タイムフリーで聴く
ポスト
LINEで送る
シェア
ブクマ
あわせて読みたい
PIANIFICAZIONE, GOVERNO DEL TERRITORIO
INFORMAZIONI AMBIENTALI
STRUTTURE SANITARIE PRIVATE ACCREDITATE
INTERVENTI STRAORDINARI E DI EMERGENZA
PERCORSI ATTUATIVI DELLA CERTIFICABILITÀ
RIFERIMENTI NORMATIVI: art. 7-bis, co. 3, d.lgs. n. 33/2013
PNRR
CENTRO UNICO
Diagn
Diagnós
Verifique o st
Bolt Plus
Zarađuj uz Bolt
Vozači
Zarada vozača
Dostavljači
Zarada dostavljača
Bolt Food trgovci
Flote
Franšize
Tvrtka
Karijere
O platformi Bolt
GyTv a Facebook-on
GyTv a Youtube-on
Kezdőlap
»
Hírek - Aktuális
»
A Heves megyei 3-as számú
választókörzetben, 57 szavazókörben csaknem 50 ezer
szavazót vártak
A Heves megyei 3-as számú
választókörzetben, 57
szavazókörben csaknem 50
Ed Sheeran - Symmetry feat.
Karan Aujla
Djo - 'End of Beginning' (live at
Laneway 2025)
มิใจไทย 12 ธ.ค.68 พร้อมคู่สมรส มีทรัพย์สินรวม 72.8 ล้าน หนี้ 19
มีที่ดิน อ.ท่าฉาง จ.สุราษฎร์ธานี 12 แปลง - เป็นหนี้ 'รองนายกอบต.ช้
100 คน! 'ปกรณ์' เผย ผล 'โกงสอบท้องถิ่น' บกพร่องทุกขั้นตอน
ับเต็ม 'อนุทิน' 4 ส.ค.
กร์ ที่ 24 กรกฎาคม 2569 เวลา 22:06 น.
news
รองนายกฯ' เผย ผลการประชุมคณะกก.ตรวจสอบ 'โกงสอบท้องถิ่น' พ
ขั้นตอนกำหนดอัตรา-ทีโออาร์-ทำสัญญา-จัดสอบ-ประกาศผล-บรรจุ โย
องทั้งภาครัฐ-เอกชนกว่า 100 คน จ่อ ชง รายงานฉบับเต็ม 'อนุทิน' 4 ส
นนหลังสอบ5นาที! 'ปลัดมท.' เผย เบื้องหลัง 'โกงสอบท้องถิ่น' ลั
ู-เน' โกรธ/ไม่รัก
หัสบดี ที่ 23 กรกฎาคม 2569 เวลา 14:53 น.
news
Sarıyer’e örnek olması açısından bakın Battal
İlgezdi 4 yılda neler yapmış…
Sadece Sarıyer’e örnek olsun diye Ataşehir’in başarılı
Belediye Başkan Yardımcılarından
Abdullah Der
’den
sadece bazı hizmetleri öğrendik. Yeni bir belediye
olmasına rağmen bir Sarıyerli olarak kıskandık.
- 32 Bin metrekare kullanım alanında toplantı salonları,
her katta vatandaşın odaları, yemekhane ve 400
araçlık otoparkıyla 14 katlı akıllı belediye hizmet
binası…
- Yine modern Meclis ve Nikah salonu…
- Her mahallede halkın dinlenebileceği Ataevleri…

What you should do: Set the whole listing down, word for word.

Solution below:
タイムフリーで聴く
ポスト
LINEで送る
シェア
ブクマ
あわせて読みたい
PIANIFICAZIONE, GOVERNO DEL TERRITORIO
INFORMAZIONI AMBIENTALI
STRUTTURE SANITARIE PRIVATE ACCREDITATE
INTERVENTI STRAORDINARI E DI EMERGENZA
PERCORSI ATTUATIVI DELLA CERTIFICABILITÀ
RIFERIMENTI NORMATIVI: art. 7-bis, co. 3, d.lgs. n. 33/2013
PNRR
CENTRO UNICO
Diagn
Diagnós
Verifique o st
Bolt Plus
Zarađuj uz Bolt
Vozači
Zarada vozača
Dostavljači
Zarada dostavljača
Bolt Food trgovci
Flote
Franšize
Tvrtka
Karijere
O platformi Bolt
GyTv a Facebook-on
GyTv a Youtube-on
Kezdőlap
»
Hírek - Aktuális
»
A Heves megyei 3-as számú
választókörzetben, 57 szavazókörben csaknem 50 ezer
szavazót vártak
A Heves megyei 3-as számú
választókörzetben, 57
szavazókörben csaknem 50
Ed Sheeran - Symmetry feat.
Karan Aujla
Djo - 'End of Beginning' (live at
Laneway 2025)
มิใจไทย 12 ธ.ค.68 พร้อมคู่สมรส มีทรัพย์สินรวม 72.8 ล้าน หนี้ 19
มีที่ดิน อ.ท่าฉาง จ.สุราษฎร์ธานี 12 แปลง - เป็นหนี้ 'รองนายกอบต.ช้
100 คน! 'ปกรณ์' เผย ผล 'โกงสอบท้องถิ่น' บกพร่องทุกขั้นตอน
ับเต็ม 'อนุทิน' 4 ส.ค.
กร์ ที่ 24 กรกฎาคม 2569 เวลา 22:06 น.
news
รองนายกฯ' เผย ผลการประชุมคณะกก.ตรวจสอบ 'โกงสอบท้องถิ่น' พ
ขั้นตอนกำหนดอัตรา-ทีโออาร์-ทำสัญญา-จัดสอบ-ประกาศผล-บรรจุ โย
องทั้งภาครัฐ-เอกชนกว่า 100 คน จ่อ ชง รายงานฉบับเต็ม 'อนุทิน' 4 ส
นนหลังสอบ5นาที! 'ปลัดมท.' เผย เบื้องหลัง 'โกงสอบท้องถิ่น' ลั
ู-เน' โกรธ/ไม่รัก
หัสบดี ที่ 23 กรกฎาคม 2569 เวลา 14:53 น.
news
Sarıyer’e örnek olması açısından bakın Battal
İlgezdi 4 yılda neler yapmış…
Sadece Sarıyer’e örnek olsun diye Ataşehir’in başarılı
Belediye Başkan Yardımcılarından
Abdullah Der
’den
sadece bazı hizmetleri öğrendik. Yeni bir belediye
olmasına rağmen bir Sarıyerli olarak kıskandık.
- 32 Bin metrekare kullanım alanında toplantı salonları,
her katta vatandaşın odaları, yemekhane ve 400
araçlık otoparkıyla 14 katlı akıllı belediye hizmet
binası…
- Yine modern Meclis ve Nikah salonu…
- Her mahallede halkın dinlenebileceği Ataevleri…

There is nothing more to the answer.